# [Your task]
Copy the listing below word for word. Begin at the line that contains "kingdom: Fungi" and stop after the line that contains "scientific name: Mycena renati".

***** Records for the task *****

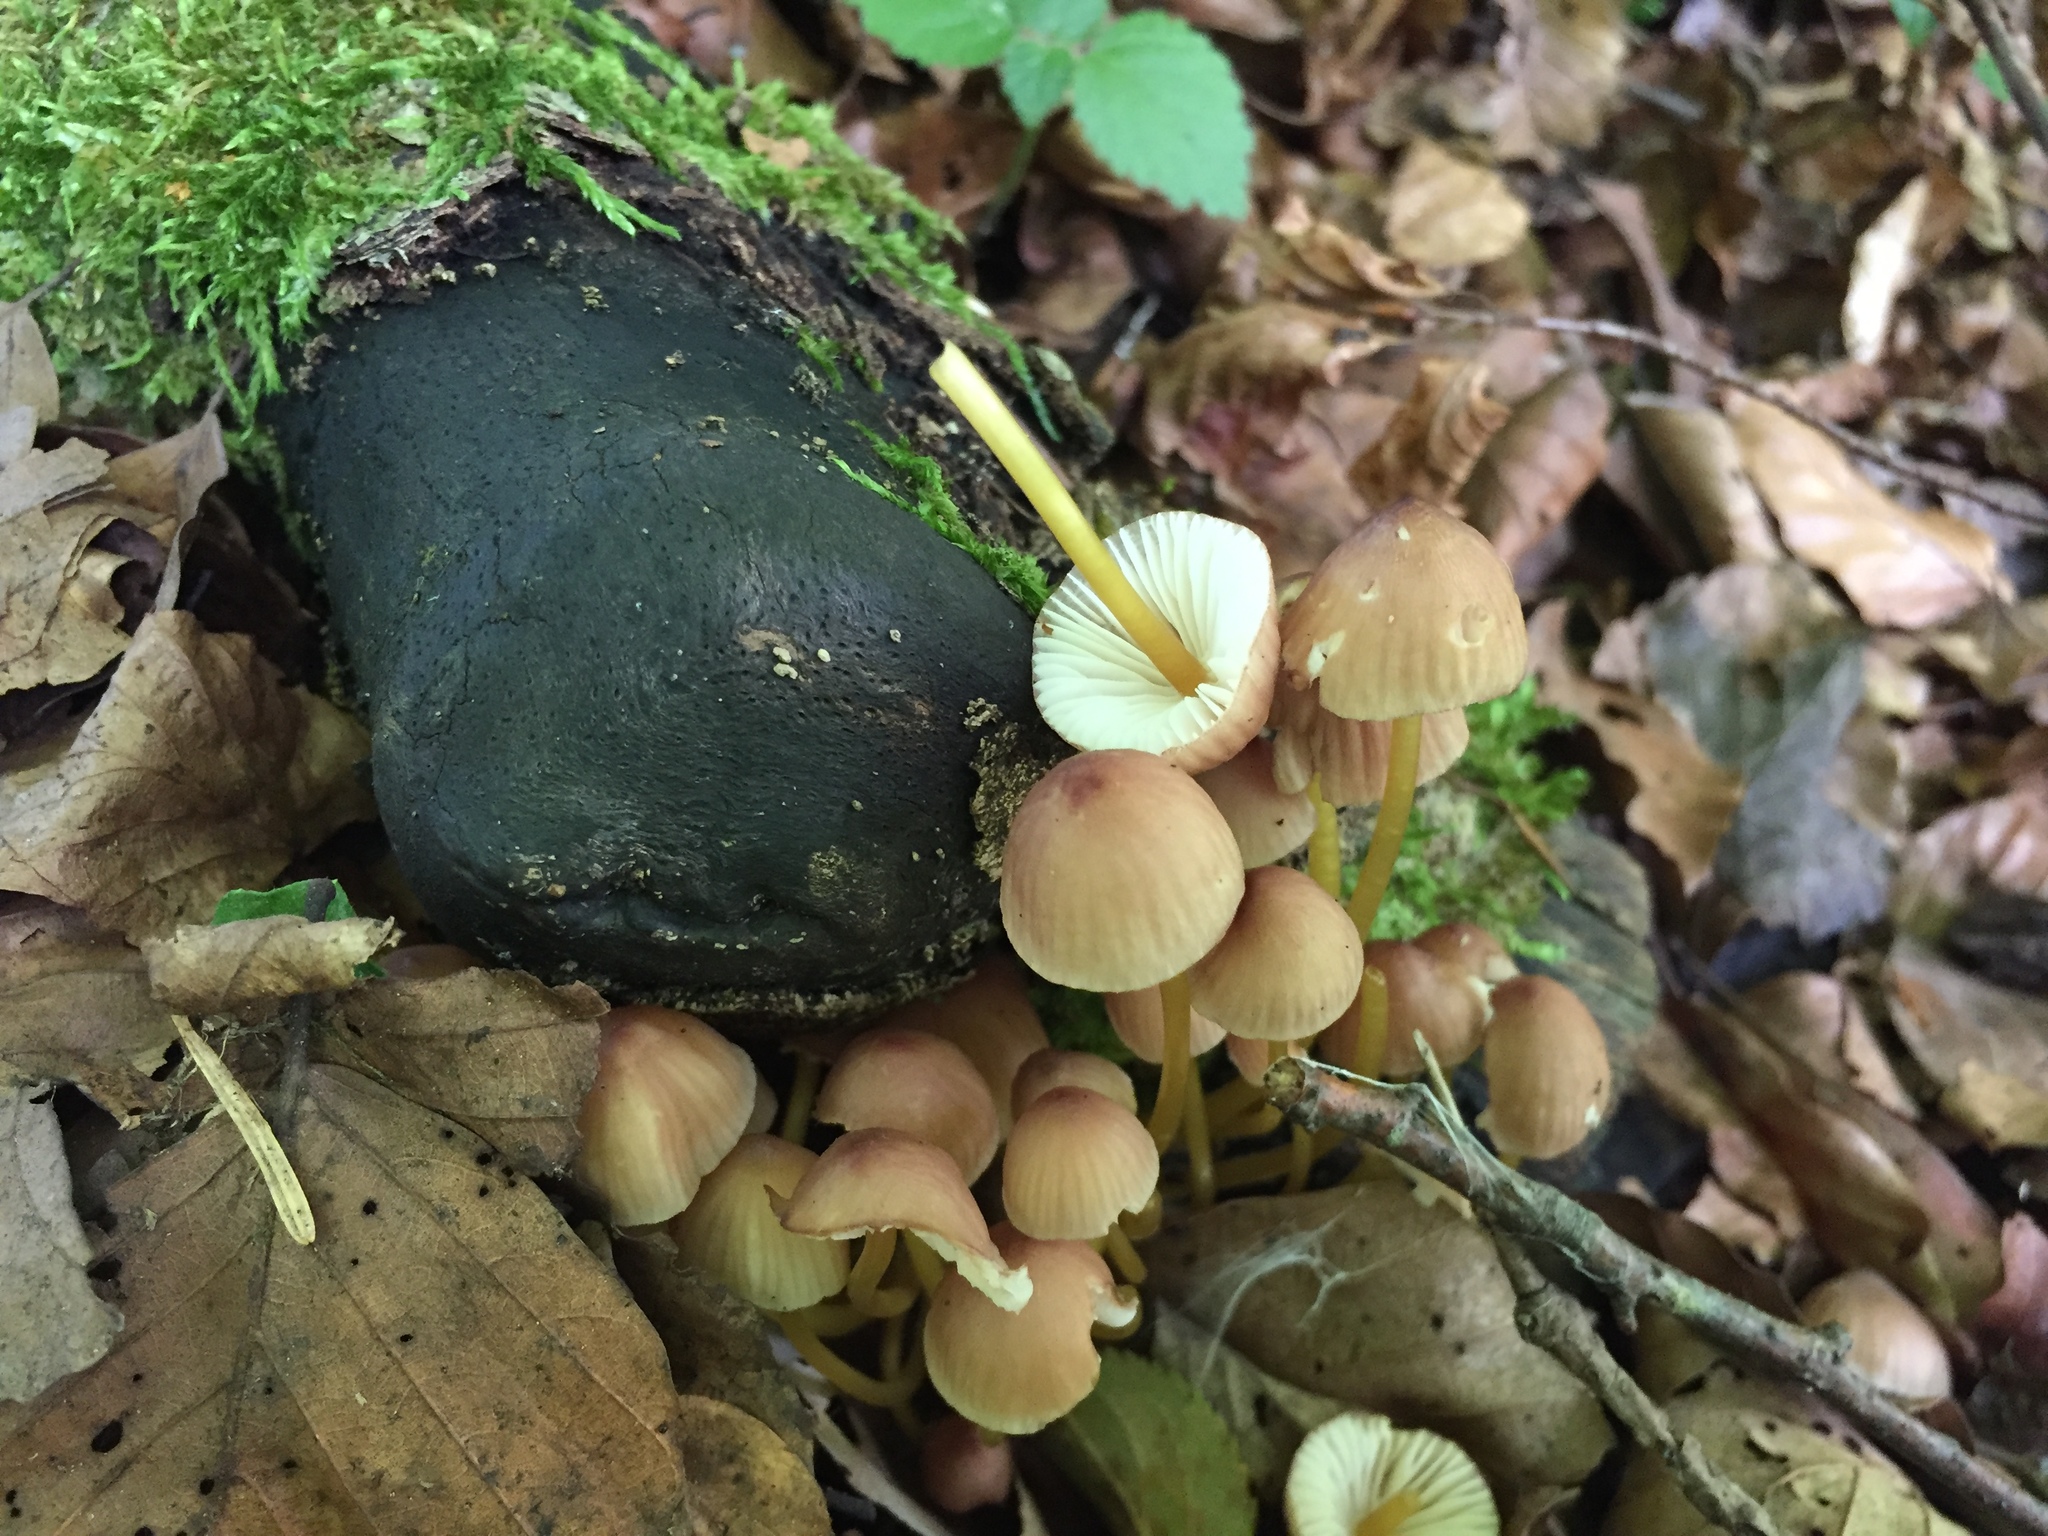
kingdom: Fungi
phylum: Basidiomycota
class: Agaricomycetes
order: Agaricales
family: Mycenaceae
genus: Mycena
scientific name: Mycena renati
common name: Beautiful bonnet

*****
***** Records for the task *****

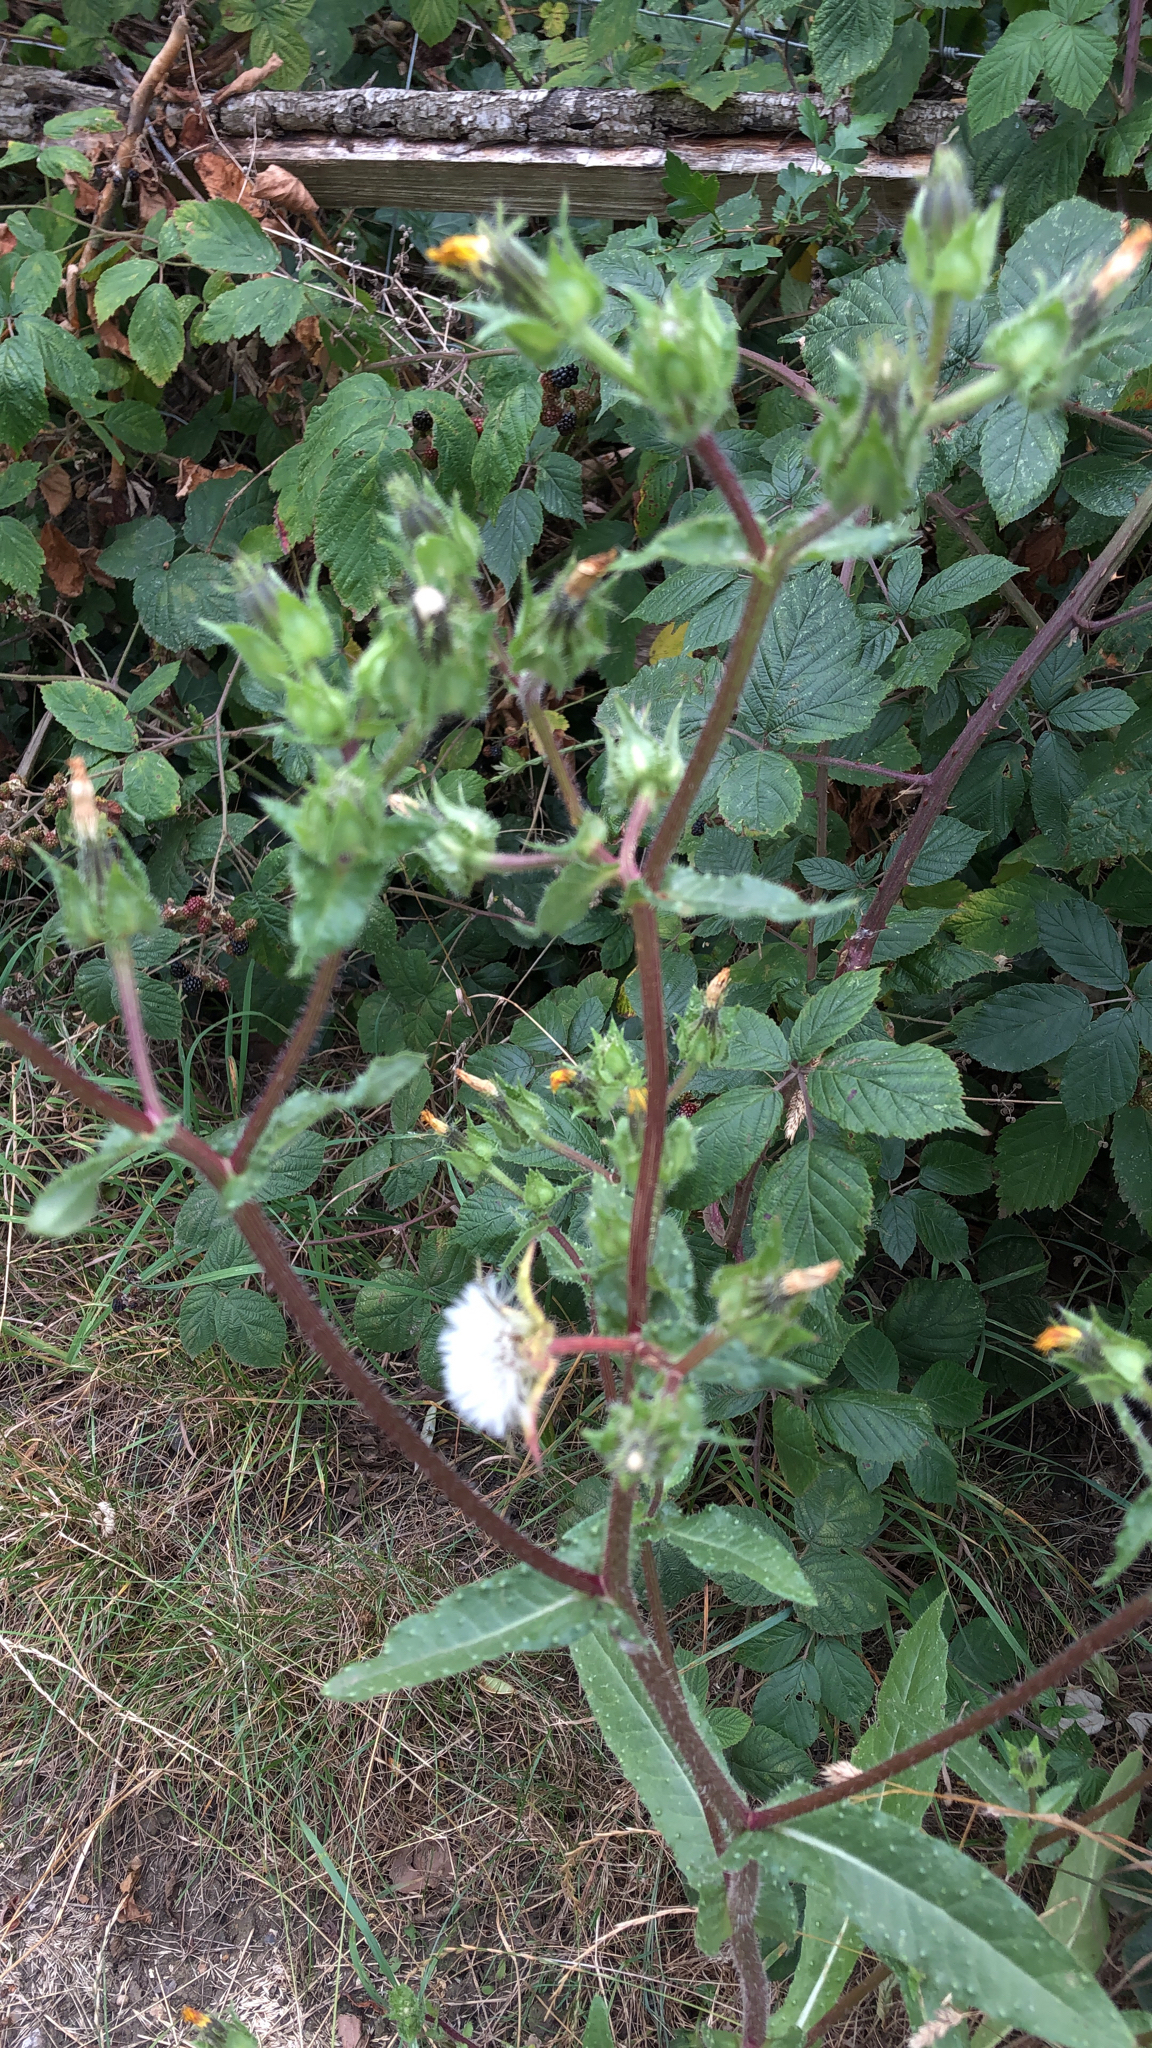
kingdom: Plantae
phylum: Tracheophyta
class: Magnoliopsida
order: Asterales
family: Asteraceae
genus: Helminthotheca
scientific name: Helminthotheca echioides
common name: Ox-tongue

*****
***** Records for the task *****

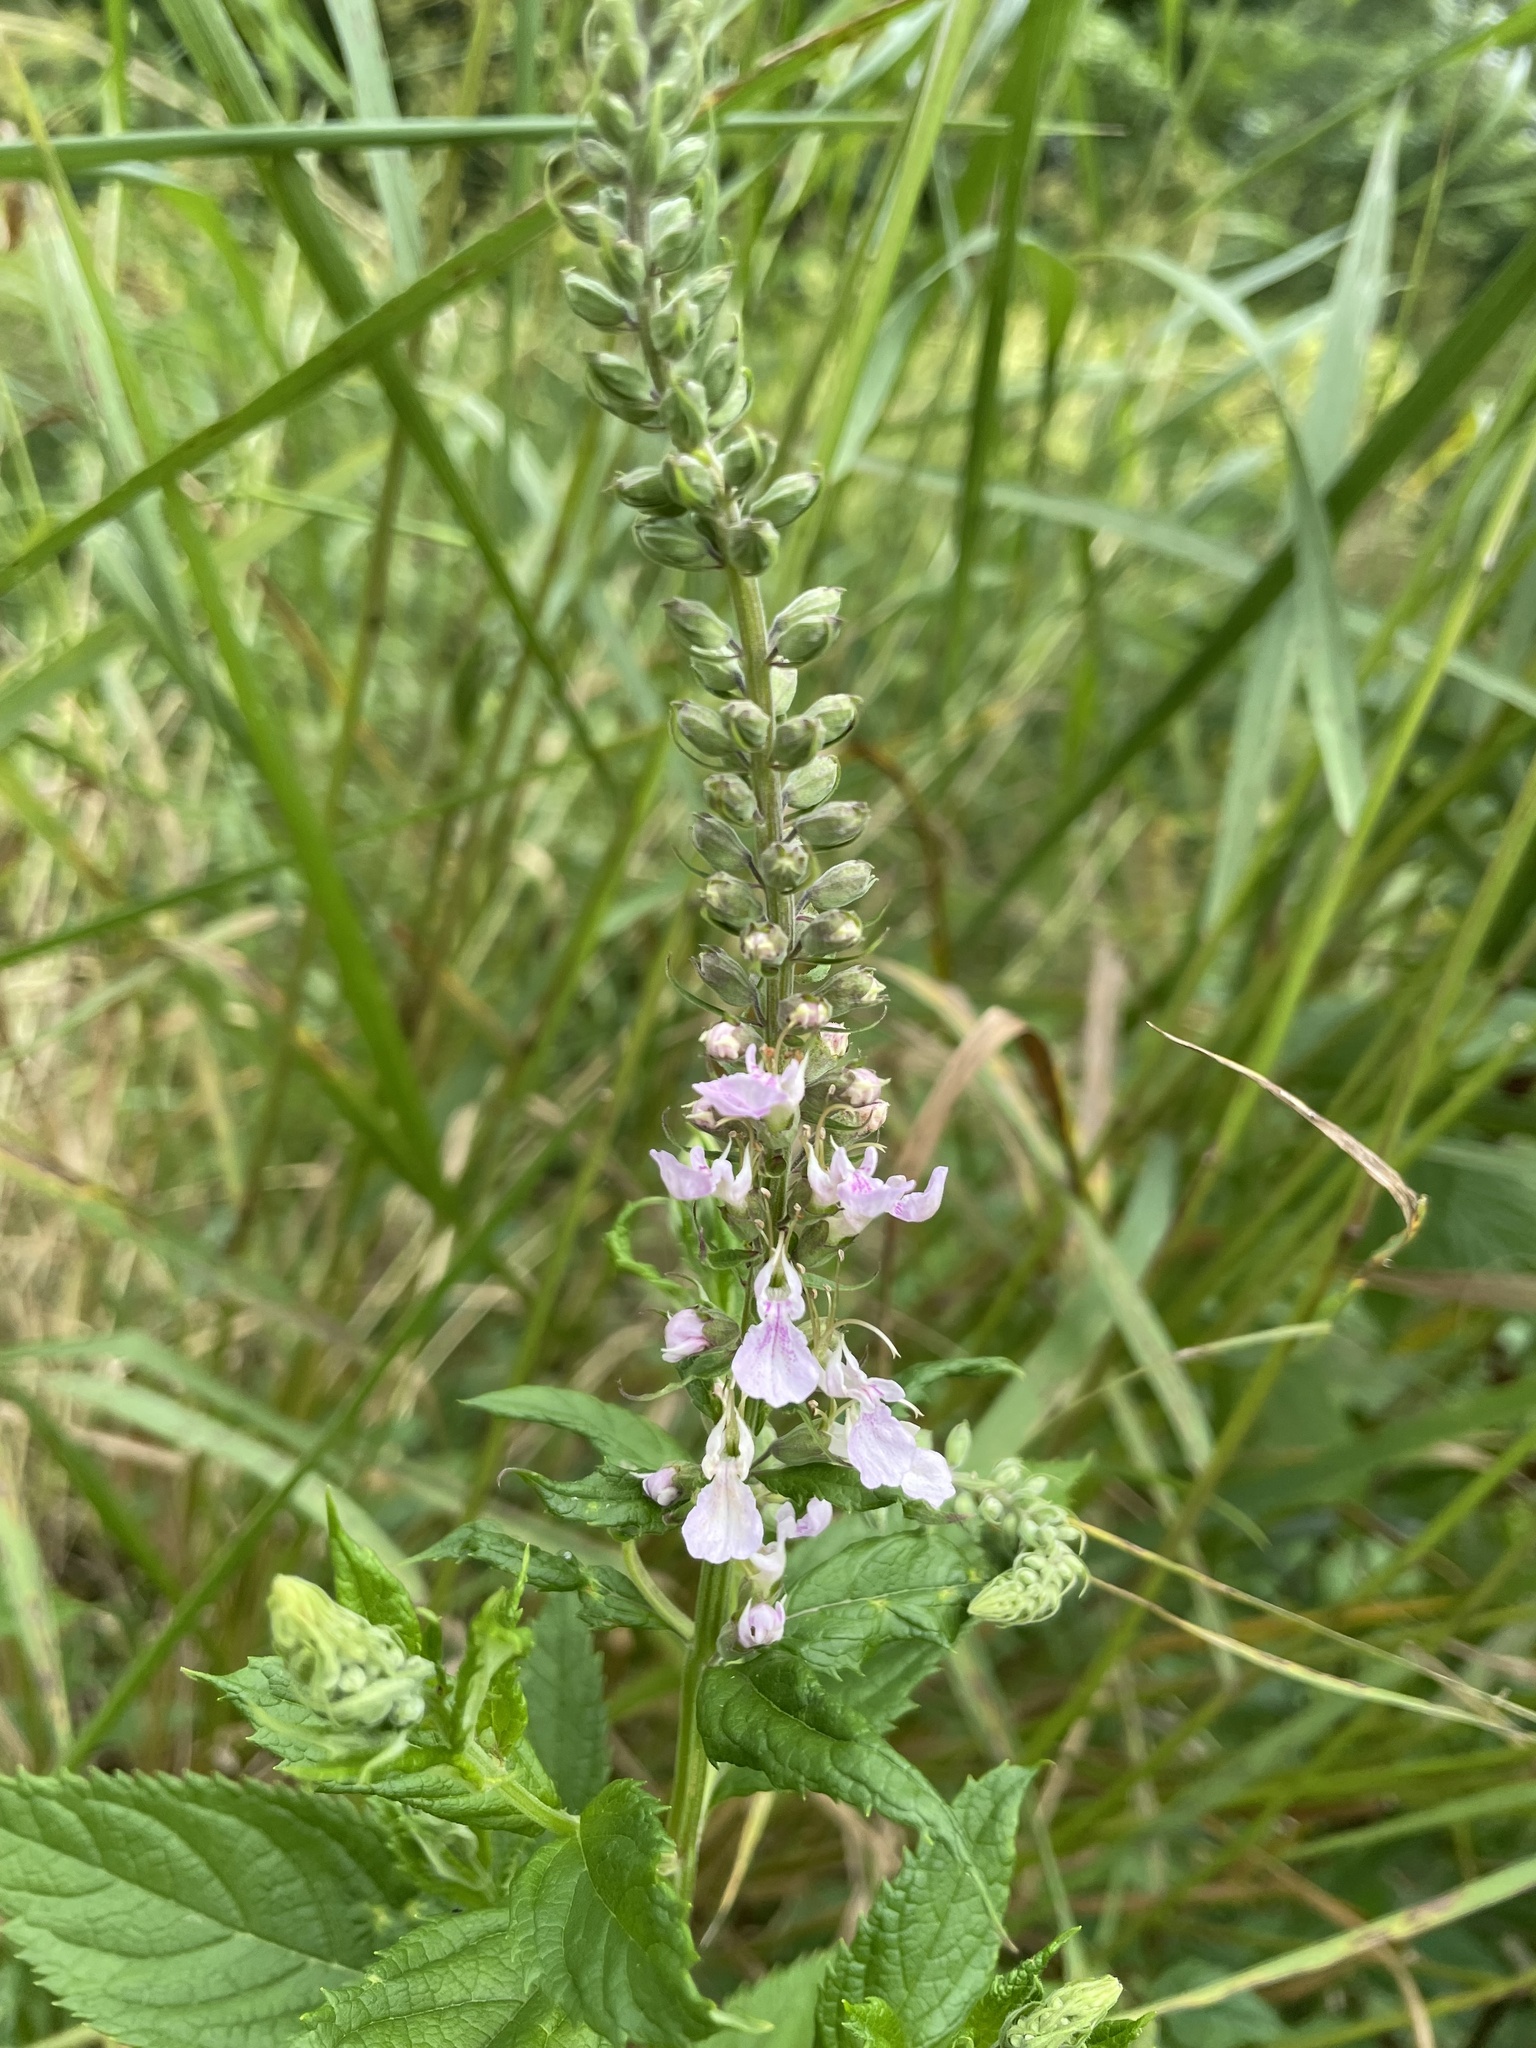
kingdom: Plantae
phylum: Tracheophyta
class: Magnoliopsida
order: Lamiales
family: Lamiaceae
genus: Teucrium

*****

# [Expected output]
kingdom: Fungi
phylum: Basidiomycota
class: Agaricomycetes
order: Agaricales
family: Mycenaceae
genus: Mycena
scientific name: Mycena renati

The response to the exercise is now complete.